As for the cart sizes issue... Remember Switch 2 64GB carts are backwards compatible and forwards compatible between the Switch 1 and Switch 2, which is why we can use a Switch 2 cart of Breath of the Wild in the Switch 1 console... It's speed will drop down from 400MB/s to around 90MB/s. - It's just a chunk of NAND memory, the memory controller inside the console determines the negotiated speed.
The only thing that prevents a 64GB cart ever running on a Switch 1 console is a software lockout by a developer.

Just like there is nothing preventing a 1GB, 2GB, 4GB, 8GB, 16GB or 32GB cart running on a Switch 2. It's just a software lockout by a developer or policy restriction by Nintendo.


******

And for developers who proclaim that the transfer rates of a Switch cart is not sufficient... They can take the approach of using the cart as data storage and install the game to the internal drive, just like optical media has been doing for decades.
It would take just a couple of minutes for an install verses several hours for a download, for those who are on marginal internet connections, that could be a massive advantage for them.

Or... Create a swap file on the console to stream cart data to faster internal memory, you would only need a few gigabytes at a time.

Soundwave said:
Otter said:

I feel like I've spoken on this several times and the point has been missed. I'm talking cheap/slow cards where the game is installed onto internal storage. Just as discs work in modern gaming. 64Gb micro SD etc can be bought for very cheap. Developers spend no more than $1, Physical fans get a truly functional form of physical media and not a glorified download code.

https://www.ebay.co.uk/itm/156464203075?mkevt=1&mkcid=1&mkrid=710-53481-19255-0&campid=5337997207&toolid=20006&customid=

Is this not essentially a glorified Game Key Card then? 

Like what is the point of this, you can't play the games off that card, so it's essentially a meaningless piece of plastic.

Why would you want to pay even $5 for that versus 75 cents for a Game Key Card cost. That's not $1 anyway. 

If this is the supposed "great option", I can see why Nintendo just passed on this as its stupid. You would just create a problem where people would be asking "why can't I just run the game from the cartridge then? So this is just a fake cartridge then basically?".

It allows you to install and run a game without an internet connection.

Nintendo's servers won't be online indefinitely. Game preservation is important to some people.

 It's not like Game Key Card games are that much cheaper for the consumer anyway.

Soundwave said:
Otter said:

I feel like I've spoken on this several times and the point has been missed. I'm talking cheap/slow cards where the game is installed onto internal storage. Just as discs work in modern gaming. 64Gb micro SD etc can be bought for very cheap. Developers spend no more than $1, Physical fans get a truly functional form of physical media and not a glorified download code.
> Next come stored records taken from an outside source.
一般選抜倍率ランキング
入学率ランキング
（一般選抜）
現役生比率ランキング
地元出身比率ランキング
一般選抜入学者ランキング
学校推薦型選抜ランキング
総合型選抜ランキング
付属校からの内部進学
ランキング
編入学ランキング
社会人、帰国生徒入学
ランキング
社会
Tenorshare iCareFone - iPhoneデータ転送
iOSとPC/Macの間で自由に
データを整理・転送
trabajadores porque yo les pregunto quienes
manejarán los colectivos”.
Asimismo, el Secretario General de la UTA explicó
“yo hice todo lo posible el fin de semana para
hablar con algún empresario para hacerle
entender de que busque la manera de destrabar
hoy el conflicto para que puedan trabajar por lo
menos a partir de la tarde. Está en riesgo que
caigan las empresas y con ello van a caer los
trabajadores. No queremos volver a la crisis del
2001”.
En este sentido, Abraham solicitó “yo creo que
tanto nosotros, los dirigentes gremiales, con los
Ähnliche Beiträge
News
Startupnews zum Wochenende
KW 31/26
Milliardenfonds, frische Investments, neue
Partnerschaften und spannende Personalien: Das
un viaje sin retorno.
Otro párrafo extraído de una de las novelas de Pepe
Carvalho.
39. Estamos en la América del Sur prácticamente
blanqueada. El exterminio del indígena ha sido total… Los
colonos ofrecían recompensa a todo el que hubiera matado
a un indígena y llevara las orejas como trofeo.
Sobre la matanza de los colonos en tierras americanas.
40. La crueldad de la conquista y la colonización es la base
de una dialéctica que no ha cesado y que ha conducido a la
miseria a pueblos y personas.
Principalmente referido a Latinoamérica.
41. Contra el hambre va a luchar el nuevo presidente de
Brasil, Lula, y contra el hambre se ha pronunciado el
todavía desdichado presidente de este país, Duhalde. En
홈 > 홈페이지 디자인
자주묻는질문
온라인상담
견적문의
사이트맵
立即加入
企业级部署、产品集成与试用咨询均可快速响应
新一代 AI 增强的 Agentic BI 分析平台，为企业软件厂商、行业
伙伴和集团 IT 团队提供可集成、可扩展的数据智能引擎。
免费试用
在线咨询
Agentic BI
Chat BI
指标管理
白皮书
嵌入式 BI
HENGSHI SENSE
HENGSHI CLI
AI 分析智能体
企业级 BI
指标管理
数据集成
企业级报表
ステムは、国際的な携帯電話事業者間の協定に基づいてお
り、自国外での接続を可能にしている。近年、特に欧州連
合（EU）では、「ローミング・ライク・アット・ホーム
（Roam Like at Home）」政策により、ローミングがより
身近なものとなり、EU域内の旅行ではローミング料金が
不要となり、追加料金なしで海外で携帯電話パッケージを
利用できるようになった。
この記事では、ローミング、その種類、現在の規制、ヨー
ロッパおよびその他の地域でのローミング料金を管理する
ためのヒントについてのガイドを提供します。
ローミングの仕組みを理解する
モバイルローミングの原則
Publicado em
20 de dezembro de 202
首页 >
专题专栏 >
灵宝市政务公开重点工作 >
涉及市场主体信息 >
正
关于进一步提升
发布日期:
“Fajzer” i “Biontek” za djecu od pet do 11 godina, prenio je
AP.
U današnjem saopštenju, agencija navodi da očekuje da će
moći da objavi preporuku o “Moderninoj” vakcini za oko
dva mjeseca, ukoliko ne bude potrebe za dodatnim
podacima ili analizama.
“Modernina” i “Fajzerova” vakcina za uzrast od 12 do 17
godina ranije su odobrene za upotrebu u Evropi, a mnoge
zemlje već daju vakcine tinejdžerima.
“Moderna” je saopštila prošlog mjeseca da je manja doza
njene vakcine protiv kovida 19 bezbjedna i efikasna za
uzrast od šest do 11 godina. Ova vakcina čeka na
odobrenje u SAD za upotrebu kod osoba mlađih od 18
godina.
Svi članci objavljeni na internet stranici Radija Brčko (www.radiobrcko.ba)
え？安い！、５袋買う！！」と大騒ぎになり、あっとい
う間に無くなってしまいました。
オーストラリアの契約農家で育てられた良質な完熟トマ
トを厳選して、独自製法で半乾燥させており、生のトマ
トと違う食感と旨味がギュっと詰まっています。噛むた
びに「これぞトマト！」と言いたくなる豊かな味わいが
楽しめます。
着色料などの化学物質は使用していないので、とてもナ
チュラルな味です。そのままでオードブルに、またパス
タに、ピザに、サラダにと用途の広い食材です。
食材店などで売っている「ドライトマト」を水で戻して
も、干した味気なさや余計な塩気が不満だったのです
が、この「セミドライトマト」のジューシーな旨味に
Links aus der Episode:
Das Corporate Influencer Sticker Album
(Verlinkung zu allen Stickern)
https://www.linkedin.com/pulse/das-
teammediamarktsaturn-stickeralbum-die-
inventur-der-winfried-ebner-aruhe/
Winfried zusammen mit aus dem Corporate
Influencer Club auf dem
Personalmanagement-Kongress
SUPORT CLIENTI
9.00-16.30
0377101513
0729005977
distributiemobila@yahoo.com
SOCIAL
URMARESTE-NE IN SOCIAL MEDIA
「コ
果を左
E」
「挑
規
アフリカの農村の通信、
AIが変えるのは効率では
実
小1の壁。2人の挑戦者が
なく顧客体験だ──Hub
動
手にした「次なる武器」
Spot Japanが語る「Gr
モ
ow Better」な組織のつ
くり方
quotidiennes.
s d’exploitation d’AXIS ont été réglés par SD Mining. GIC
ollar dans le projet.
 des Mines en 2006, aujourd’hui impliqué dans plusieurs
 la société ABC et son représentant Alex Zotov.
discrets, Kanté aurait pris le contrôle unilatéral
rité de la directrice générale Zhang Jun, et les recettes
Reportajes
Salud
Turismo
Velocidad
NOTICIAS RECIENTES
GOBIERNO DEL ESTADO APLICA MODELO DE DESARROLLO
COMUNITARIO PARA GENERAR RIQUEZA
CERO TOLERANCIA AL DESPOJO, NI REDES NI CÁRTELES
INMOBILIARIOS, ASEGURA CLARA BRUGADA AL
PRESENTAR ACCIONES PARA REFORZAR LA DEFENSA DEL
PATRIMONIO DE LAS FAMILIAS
https://www.ebay.co.uk/itm/156464203075?mkevt=1&mkcid=1&mkrid=710-53481-19255-0&campid=5337997207&toolid=20006&customid=

Is this not essentially a glorified Game Key Card then? 

Like what is the point of this, you can't play the games off that card, so it's essentially a meaningless piece of plastic.

Why would you want to pay even $5 for that versus 75 cents for a Game Key Card cost. That's not $1 anyway. 

If this is the supposed "great option", I can see why Nintendo just passed on this as its stupid. You would just create a problem where people would be asking "why can't I just run the game from the cartridge then? So this is just a fake cartridge then basically?".

Whilst true, I don't wish to modify my consoles to play retro games via ROM dumps.